Na segunda sessão da Comissão de Constituição e Justiça (CCJ) da Câmara dos Deputados sob o comando da deputada Bia Kicis (PSL-DF), dois deputados protagonizaram uma discussão em razão do presidente Jair Bolsonaro.

Ao discursar, o deputado Paulo Teixeira (PT-SP) chamou  Bolsonaro de genocida pelo número de mortos na pandemia de covid-19. Até o momento, o Brasil já registrou 282. 127 vítimas do vírus. Durante a discussão sobre o assunto, os dois deputados estavam sem máscara de proteção. 
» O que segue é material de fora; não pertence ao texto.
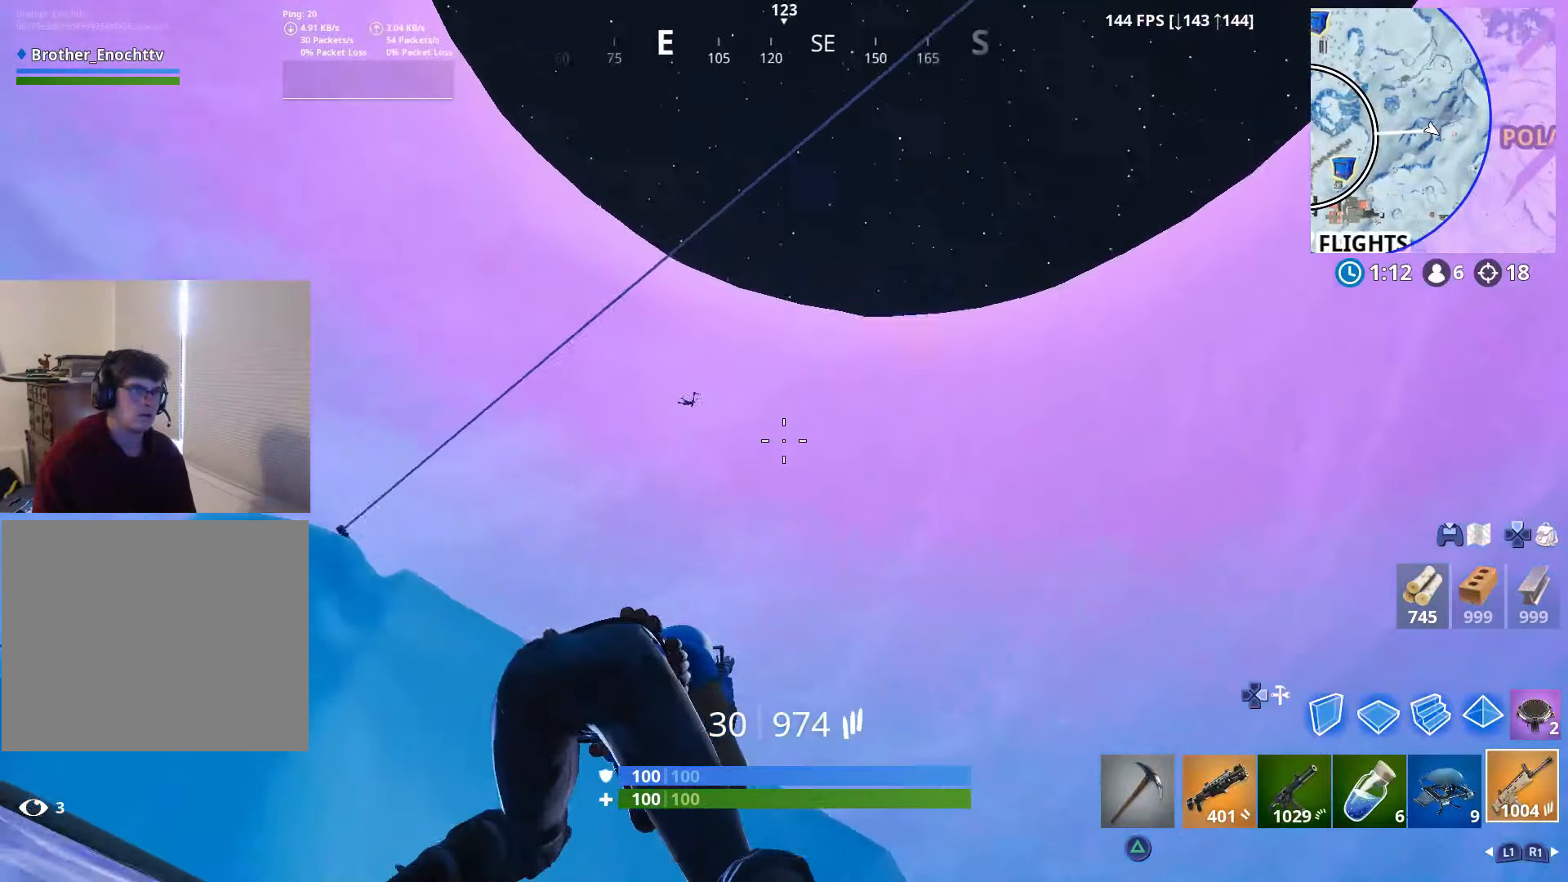
{"buttons": [], "left_stick": "left", "right_stick": "down", "events": [[100, "right_stick", "center"], [200, "right_stick", "left"], [300, "right_stick", "down-left"], [350, "left_stick", "left"], [400, "right_stick", "down"], [416, "DPAD_RIGHT", "down"], [500, "DPAD_RIGHT", "up"]]}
Em sua fala, o petista lembrou que o chefe do Planalto não usava máscaras, desrespeitou o distanciamento social e propagou mentiras sobre o vírus. “Então, ele é um genocida. E quem o defende comunga dos seus atos e palavras. Ele tem que ser julgado criminalmente pelo ato de genocídio.”, disse.

O deputado Carlos Jordy (PSL-RJ), defensor do presidente, interrompeu a fala do deputado Paulo Teixeira. “Gente, eu não vou aturar esse tipo de comportamento. Se ele é um genocida, você é um vagabundo. Vai baixar o nível…”, falou.

Veja o vídeo:


Durante o tumulto no plenário da CCJ, a deputada bolsonarista Alê Silva (PSL-MG) também entrou na discussão entre os dois parlamentares.

A presidente da Comissão pediu que o companheiro de partido e o deputado do PT cessassem a discussão.“Deputados, essa discussão não leva a nada. Deputados, eu vou encerrar a sessão”, pediu sem êxito. Bia Kicis encerrou a sessão no meio da briga dos deputados.